* [Selected passage]:
((

ChainFinder

Overview

ChainFinder is a graph-theory algorithm developed by Baca et al. (2013) to detect “chromoplexy” — chains of interdependent chromosomal rearrangements that arise in a coordinated or near-simultaneous manner. It models structural variants as edges in a graph and identifies chains of translocations and deletions that co-occur across multiple chromosomes more often than expected under an independent model. ChainFinder distinguishes chromoplexy from both random sequential rearrangements and catastrophic chromothripsis by testing statistical independence of breakpoint co-location. It was introduced and applied in a WGS study of 57 prostate tumors and subsequently validated on pan-cancer genomes.

Used by

  • Introduced and applied to 57 prostate tumor WGS genomes to detect chromoplexy chains of ≥5 rearrangements (≥10 breakpoints); chains were detected in 50/57 tumors (88%); pan-cancer validation on 59 additional genomes across melanoma, NSCLC, HNSC, and breast adenocarcinoma confirmed chromoplexy is not prostate-specific PMID:23622249

Notes

  • Defines chains based on spatial proximity of breakpoints and tests against simulated null distributions (p < 10⁻⁴ threshold used in the original prostate study).
  • Distinguishes ETS+ prostate tumors (inter-chromosomal chains linked to transcription hubs) from ETS−/CHD1del tumors (intra-chromosomal chains in late-replicating heterochromatin).
  • Requires paired-end WGS with SV calls as input; typically used downstream of dRanger or equivalent callers.

))

* [Things to do]:
[1] According to the ChainFinder text, in how many of the 57 prostate tumors were chains detected?
[2] Transcribe the ChainFinder text between "ChainFinder is a" and "on pan-cancer genomes.", inclusive.
The rows that follow are not needed for anything here.

* [Supplied material]:
((

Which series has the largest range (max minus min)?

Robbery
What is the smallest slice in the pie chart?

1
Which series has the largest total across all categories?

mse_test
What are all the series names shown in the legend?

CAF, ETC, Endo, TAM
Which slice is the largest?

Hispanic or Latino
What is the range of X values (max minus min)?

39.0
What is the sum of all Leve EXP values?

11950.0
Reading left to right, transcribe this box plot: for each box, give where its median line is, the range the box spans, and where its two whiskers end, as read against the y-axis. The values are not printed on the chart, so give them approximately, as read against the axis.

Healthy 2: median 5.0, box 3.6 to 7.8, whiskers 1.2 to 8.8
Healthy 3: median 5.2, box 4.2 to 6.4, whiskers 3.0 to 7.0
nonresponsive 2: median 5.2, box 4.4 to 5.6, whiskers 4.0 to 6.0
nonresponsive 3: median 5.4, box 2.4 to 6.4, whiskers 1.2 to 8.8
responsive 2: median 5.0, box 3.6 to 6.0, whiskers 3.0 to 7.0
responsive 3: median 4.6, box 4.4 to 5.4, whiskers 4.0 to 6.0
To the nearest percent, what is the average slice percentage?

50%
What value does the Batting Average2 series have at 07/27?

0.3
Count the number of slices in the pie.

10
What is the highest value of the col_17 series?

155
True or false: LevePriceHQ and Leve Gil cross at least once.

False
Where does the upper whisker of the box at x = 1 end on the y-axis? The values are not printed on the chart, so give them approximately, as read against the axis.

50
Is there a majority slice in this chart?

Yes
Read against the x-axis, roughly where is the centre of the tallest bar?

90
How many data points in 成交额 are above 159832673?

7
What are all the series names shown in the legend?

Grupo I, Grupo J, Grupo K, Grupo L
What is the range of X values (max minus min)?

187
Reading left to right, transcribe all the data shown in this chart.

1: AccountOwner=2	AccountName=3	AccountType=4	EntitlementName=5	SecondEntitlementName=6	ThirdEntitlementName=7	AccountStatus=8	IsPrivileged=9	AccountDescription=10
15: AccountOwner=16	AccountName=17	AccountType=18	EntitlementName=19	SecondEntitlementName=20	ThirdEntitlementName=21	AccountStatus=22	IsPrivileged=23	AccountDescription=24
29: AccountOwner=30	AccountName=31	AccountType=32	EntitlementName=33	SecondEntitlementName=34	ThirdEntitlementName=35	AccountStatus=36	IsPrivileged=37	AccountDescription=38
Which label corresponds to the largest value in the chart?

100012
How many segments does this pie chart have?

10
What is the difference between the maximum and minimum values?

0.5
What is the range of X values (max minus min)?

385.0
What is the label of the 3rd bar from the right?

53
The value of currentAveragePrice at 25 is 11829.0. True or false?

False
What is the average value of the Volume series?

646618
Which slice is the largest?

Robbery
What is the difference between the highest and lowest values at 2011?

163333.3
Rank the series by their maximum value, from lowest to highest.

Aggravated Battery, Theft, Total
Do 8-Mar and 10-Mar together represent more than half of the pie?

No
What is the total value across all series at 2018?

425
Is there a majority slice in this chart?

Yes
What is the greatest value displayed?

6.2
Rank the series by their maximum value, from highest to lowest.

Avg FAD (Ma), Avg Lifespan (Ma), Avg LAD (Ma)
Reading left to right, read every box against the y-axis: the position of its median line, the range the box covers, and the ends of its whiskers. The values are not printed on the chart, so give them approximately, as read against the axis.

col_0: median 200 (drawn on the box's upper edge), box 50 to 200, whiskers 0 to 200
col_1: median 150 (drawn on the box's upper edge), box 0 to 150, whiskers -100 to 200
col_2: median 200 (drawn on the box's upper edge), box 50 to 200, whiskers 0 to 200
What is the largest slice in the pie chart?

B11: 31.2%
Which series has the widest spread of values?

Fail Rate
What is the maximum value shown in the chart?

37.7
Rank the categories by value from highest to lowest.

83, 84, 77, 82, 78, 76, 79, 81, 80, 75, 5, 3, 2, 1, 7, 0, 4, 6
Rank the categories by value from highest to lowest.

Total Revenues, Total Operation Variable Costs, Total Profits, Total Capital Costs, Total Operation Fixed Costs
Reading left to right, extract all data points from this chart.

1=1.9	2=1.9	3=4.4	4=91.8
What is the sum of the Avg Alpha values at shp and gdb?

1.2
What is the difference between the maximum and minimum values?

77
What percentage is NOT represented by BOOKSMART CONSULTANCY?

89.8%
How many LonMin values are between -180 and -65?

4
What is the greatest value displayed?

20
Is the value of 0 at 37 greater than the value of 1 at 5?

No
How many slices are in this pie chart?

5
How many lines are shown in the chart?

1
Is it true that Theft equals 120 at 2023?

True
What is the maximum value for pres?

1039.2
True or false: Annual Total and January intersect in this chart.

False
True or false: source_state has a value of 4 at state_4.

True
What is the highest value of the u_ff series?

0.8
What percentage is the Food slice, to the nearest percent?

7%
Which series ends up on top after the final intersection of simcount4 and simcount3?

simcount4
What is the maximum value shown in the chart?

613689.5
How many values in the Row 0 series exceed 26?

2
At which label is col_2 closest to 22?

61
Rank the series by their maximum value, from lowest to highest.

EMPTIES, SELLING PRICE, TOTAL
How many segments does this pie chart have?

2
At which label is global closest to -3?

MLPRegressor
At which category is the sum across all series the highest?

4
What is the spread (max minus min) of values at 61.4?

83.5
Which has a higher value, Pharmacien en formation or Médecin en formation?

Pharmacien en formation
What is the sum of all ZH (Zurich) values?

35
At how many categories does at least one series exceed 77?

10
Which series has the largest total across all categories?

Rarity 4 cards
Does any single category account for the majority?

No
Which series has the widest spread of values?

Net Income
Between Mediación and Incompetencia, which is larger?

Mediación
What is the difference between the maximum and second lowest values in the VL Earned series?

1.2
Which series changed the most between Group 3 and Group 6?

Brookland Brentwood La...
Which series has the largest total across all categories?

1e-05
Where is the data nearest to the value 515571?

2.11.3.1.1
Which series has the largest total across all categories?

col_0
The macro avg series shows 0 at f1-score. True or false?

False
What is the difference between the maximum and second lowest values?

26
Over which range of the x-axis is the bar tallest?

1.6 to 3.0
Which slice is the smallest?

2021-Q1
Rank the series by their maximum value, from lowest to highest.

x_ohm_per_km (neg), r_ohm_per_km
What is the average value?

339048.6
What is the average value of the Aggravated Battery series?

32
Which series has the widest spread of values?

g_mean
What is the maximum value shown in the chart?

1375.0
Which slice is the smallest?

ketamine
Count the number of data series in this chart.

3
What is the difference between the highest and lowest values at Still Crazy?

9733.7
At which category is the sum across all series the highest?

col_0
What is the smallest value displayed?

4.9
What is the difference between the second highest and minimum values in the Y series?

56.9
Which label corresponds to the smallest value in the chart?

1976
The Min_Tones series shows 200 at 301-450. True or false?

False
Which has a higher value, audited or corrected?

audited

))

* [Responses for each task]:
[1] Chains were detected in 50 of the 57 tumors (88%).

[2]
ChainFinder is a graph-theory algorithm developed by Baca et al. (2013) to detect “chromoplexy” — chains of interdependent chromosomal rearrangements that arise in a coordinated or near-simultaneous manner. It models structural variants as edges in a graph and identifies chains of translocations and deletions that co-occur across multiple chromosomes more often than expected under an independent model. ChainFinder distinguishes chromoplexy from both random sequential rearrangements and catastrophic chromothripsis by testing statistical independence of breakpoint co-location. It was introduced and applied in a WGS study of 57 prostate tumors and subsequently validated on pan-cancer genomes.